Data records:
= = = = = = =

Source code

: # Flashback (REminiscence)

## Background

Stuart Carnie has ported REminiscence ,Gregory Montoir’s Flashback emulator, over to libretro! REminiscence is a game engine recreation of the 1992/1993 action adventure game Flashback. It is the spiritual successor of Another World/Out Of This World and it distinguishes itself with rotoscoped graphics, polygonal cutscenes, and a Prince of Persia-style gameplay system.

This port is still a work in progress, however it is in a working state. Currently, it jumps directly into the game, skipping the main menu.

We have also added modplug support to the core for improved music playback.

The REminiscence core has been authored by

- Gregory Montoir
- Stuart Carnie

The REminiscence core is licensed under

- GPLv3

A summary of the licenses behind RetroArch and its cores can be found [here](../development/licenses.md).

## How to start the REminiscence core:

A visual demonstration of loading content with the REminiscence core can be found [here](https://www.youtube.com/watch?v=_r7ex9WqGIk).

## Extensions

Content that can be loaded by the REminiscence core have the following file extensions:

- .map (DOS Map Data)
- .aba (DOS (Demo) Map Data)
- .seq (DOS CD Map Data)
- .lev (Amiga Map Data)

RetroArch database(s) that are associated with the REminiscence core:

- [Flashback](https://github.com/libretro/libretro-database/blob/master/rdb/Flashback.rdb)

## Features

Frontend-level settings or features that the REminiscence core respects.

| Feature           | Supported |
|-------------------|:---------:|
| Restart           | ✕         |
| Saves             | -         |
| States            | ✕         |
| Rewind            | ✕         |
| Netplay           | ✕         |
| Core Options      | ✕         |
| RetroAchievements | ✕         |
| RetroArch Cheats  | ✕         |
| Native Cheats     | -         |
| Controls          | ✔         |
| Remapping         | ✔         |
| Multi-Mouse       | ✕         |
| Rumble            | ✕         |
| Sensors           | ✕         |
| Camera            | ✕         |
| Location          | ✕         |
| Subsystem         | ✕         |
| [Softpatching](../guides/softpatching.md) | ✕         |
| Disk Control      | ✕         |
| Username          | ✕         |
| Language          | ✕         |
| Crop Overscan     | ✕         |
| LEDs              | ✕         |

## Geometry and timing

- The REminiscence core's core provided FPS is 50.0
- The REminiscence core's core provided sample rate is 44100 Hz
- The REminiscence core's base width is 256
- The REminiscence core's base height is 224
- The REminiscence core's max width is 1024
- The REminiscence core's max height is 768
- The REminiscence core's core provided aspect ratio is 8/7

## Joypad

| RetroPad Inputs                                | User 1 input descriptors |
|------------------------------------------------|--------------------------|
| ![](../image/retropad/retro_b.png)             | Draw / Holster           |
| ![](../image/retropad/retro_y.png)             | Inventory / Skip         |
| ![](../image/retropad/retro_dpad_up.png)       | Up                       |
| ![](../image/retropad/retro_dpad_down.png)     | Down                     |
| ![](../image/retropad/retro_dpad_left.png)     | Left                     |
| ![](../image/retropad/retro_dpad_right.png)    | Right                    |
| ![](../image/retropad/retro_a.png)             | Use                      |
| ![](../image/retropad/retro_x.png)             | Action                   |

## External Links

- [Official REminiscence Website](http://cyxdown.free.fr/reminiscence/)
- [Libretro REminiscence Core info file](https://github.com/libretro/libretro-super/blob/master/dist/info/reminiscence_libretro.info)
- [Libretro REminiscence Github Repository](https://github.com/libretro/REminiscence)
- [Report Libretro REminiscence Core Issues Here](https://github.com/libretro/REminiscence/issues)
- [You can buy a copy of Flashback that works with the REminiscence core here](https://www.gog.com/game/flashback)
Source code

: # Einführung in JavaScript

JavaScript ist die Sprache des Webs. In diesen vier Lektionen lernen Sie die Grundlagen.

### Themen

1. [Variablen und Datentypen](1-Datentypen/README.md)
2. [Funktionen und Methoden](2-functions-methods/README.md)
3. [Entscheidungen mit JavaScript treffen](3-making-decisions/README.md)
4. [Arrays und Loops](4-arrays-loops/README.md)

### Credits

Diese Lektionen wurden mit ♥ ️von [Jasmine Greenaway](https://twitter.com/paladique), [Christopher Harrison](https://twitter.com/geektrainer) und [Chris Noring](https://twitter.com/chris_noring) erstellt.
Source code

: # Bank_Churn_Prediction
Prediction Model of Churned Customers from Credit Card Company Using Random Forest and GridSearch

= = = = = = =

Count up the lines in the records that contain the word "This" and reply with that figure only.

2